Clonmacnoise

Seeing cattle grazing among the tumbled walls and birds nesting in the silent bell towers, it is hard to believe that this was once one of Europe's great universities. But Ireland's Clonmacnoise, quiet now to all but the rustling of the nearby River Shannon, was once the home of some 3,000 scholars, at a time when Ireland stood as the beacon of learning during Europe's Dark Ages. And while a trip to Ireland offers much in the way of fun, with singing, dancing, shopping and lively pubs, a visit to Clonmacnoise in County Offaly is a sobering journey into a history that is at once glorious and tragic.

Founded by St. Ciaran in 547, about two centuries after the conversion of Ireland to Christianity by St. Patrick, Clonmacnoise served as a monastery and center of learning for more than a thousand years, until its suppression by the English King Henry VIII in 1552. But its proudest period was from the 6th to the 9th Centuries, during the time of European anarchy following the fall of the Roman Empire, when Ireland's scholars kept learning alive and Irish monks founded monasteries all over the Continent.

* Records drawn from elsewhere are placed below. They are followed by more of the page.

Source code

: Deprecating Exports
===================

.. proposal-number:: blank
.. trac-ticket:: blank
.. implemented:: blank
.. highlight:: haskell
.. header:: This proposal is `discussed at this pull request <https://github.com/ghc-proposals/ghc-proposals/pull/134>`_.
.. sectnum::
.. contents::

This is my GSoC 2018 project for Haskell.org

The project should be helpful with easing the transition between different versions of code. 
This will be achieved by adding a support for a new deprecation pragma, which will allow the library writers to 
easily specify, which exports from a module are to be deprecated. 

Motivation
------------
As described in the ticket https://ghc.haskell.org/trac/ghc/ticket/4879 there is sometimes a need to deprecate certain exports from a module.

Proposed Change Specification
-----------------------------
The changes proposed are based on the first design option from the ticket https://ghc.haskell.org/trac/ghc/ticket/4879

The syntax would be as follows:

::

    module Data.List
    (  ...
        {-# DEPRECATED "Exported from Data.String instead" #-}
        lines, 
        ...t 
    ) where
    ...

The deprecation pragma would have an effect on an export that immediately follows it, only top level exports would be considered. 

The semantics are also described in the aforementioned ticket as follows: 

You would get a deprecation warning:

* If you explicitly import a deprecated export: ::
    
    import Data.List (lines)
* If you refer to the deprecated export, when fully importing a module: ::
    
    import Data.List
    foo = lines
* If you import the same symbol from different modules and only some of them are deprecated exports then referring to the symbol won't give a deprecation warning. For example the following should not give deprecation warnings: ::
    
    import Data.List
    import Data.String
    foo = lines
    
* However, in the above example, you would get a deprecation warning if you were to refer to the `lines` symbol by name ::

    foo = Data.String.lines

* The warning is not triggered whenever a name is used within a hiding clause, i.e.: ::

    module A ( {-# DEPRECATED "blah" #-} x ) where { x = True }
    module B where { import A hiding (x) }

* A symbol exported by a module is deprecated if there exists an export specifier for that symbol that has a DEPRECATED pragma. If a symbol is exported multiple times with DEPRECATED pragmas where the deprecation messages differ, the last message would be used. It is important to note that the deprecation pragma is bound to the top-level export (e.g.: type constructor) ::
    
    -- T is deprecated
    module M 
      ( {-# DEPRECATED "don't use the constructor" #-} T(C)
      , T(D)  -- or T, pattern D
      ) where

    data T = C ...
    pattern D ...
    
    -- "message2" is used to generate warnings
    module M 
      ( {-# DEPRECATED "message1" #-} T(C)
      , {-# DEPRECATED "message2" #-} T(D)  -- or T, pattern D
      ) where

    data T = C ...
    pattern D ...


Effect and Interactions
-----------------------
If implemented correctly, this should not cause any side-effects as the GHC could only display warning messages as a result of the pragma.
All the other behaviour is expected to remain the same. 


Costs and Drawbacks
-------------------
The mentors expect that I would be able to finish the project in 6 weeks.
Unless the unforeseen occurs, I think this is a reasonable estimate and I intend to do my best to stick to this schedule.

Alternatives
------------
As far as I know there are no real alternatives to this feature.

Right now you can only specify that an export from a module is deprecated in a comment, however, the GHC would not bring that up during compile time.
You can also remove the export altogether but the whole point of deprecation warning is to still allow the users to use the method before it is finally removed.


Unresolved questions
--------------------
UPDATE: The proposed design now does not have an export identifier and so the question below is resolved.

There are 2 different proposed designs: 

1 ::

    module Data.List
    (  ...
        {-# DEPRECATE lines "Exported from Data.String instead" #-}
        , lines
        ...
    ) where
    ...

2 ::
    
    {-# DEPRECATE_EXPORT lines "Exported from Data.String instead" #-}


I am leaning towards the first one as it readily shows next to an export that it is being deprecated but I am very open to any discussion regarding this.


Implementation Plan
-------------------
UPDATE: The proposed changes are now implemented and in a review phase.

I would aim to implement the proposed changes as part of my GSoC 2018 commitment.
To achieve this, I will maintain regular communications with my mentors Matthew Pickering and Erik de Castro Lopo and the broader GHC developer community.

Clonmacnoise became one of Ireland's most important cities, renowned not only for its scholarship but as a center for artisans, producing such masterpieces as the Cross of Cong, a bejeweled processional cross now in Dublin's National Museum, and the illuminated Manuscript The Book of the Dun Cow now in Oxford University Library.

Two high Celtic crosses demonstrate the sophisticated calibre of stone sculpture in medieval Ireland, and the remains of such buildings as the Nuns' Church and the Cathedral, dating from the 10th Century, are fine examples of early Hiberno-Romanesque architecture. The 67-foot high O'Rourke's Tower, built in 964 by Fergal O'Rourke, is remarkably intact, given the fact that Clonmacnoise suffered some eight raids by Vikings, a dozen more by warring Irish clans in the 10th and 11th Centuries, and subsequent destruction by English troops from the 12th Century through the Cromwellian wars of the 1640's. Also surprisingly preserved is a grouping of 200 carved grave slabs, lovingly restored and set along a wall near the tower like a gallery.

The historical significance of Clonmacnoise is apparent from the fact that it was chosen as a final resting place by such luminaries as King Turlogh O'Connor and his son Rory O'Connor, the last high king of Ireland, who was buried there in 1198. Another indication of the importance of the site is the fact that the Nuns' Church was ordered built by Derbhorgaill, Queen of Breffni, whose abduction led to the invasion of Anglo-Norman mercenaries that resulted in the first English colonization of Ireland.

Called "greater than kingdoms in its digniry," Clonmacnoise was the most important monastic site of Ireland’s golden age of Christian learning. It is still a place of pilgrimage, with large crowds of the devout traveling to the site in September each year, despite its limited accessibility.